In the great transition to a paperless world, one big speed bump has been the need for us to sign our names to documents that require our legal signature.
And, until recently, there has not been a way around this for most of us when buying a house or renting an apartment, to cite two examples.
But now there is.
DocuSign, which is the leader in electronic signatures for the B2B world, last week publicly launched personal e-sigs for everyone in the form of a product called DocuSign Ink.
“It’s a secure way to sign any document from the official minutes of a board meeting to a permission slip for your kid to go on a field trip,” CEO Keith Krach told me from the firm’s local office on Sutter Street. “And it’s fully integrated with the iPhone, iPad, android phones and tablets, Microsoft Outlook, and all the email providers.”
DocuSign built its 80 percent market share serving businesses the past few years with some big conquests – the real estate industry, for one. “There are so many places you have to sign or initial any real estate contract,” points out Krach. “Once realtors started using our product, the National Association of Realtors (NAR) came to us and said they wanted to invest in us and make us the exclusive solution for the NAR.”
Another big conquest was San Francisco-based Salesforce, with its 3,000 salespeople. It also became an investor. Overall, DocuSign today counts 82 percent of the Fortune 500 among its clients and says its signs up 30,000 new accounts every day.
Although it is available on the web, it is the suite of mobile apps that are fueling the company’s current growth. In the first two weeks after launching Ink without publicity earlier this month, the company had racked up over 100,000 downloads.
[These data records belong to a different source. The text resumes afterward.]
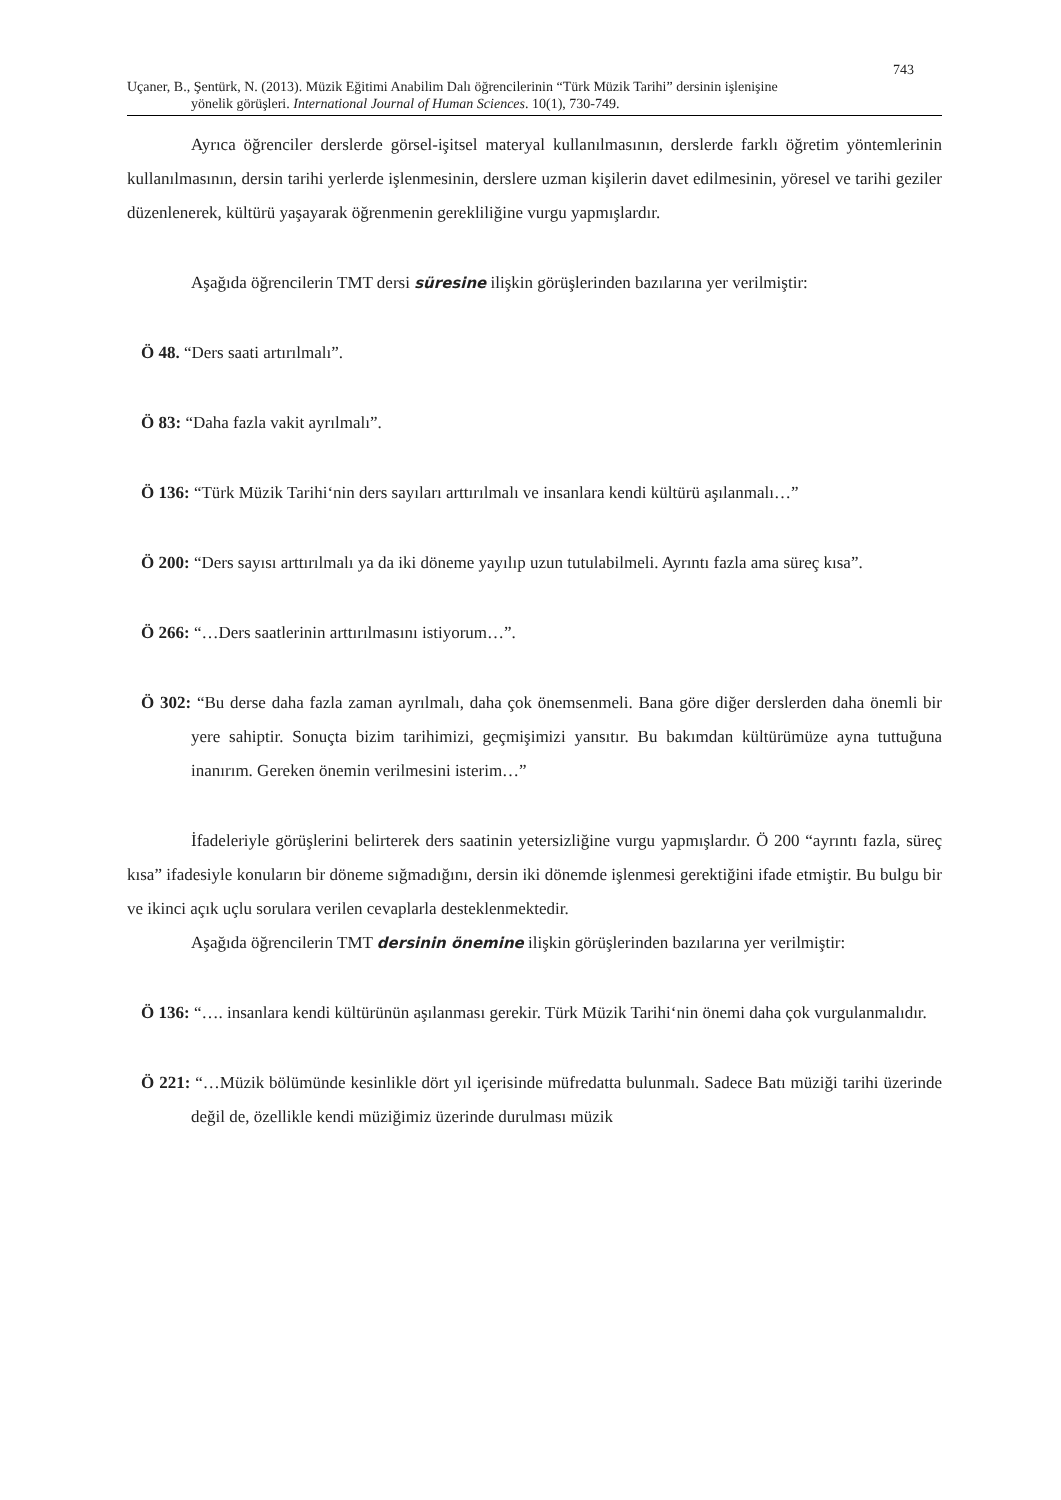743
Uçaner, B., Şentürk, N. (2013). Müzik Eğitimi Anabilim Dalı öğrencilerinin “Türk Müzik Tarihi” dersinin işlenişine
yönelik görüşleri. International Journal of Human Sciences. 10(1), 730-749.
Ayrıca öğrenciler derslerde görsel-işitsel materyal kullanılmasının, derslerde farklı öğretim yöntemlerinin kullanılmasının, dersin tarihi yerlerde işlenmesinin, derslere uzman kişilerin davet edilmesinin, yöresel ve tarihi geziler düzenlenerek, kültürü yaşayarak öğrenmenin gerekliliğine vurgu yapmışlardır.
Aşağıda öğrencilerin TMT dersi süresine ilişkin görüşlerinden bazılarına yer verilmiştir:
Ö 48. “Ders saati artırılmalı”.
Ö 83: “Daha fazla vakit ayrılmalı”.
Ö 136: “Türk Müzik Tarihi‘nin ders sayıları arttırılmalı ve insanlara kendi kültürü aşılanmalı…”
Ö 200: “Ders sayısı arttırılmalı ya da iki döneme yayılıp uzun tutulabilmeli. Ayrıntı fazla ama süreç kısa”.
Ö 266: “…Ders saatlerinin arttırılmasını istiyorum…”.
Ö 302: “Bu derse daha fazla zaman ayrılmalı, daha çok önemsenmeli. Bana göre diğer derslerden daha önemli bir yere sahiptir. Sonuçta bizim tarihimizi, geçmişimizi yansıtır. Bu bakımdan kültürümüze ayna tuttuğuna inanırım. Gereken önemin verilmesini isterim…”
İfadeleriyle görüşlerini belirterek ders saatinin yetersizliğine vurgu yapmışlardır. Ö 200 “ayrıntı fazla, süreç kısa” ifadesiyle konuların bir döneme sığmadığını, dersin iki dönemde işlenmesi gerektiğini ifade etmiştir. Bu bulgu bir ve ikinci açık uçlu sorulara verilen cevaplarla desteklenmektedir.
Aşağıda öğrencilerin TMT dersinin önemine ilişkin görüşlerinden bazılarına yer verilmiştir:
Ö 136: “…. insanlara kendi kültürünün aşılanması gerekir. Türk Müzik Tarihi‘nin önemi daha çok vurgulanmalıdır.
Ö 221: “…Müzik bölümünde kesinlikle dört yıl içerisinde müfredatta bulunmalı. Sadece Batı müziği tarihi üzerinde değil de, özellikle kendi müziğimiz üzerinde durulması müzik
The app is free, but the company makes money in the sending process, which is priced according to usage but starts at $14.99/month.
In this way, it is competing against the USPS, FedEx, UPS, printers and fax machines. Krach predicts that “by the second half of this decade, 90 percent of all signatures will be electronic.
Meanwhile, as for that fat envelope stuffed with papers after your next real estate transaction, he says simply: "You won't be needing that anymore."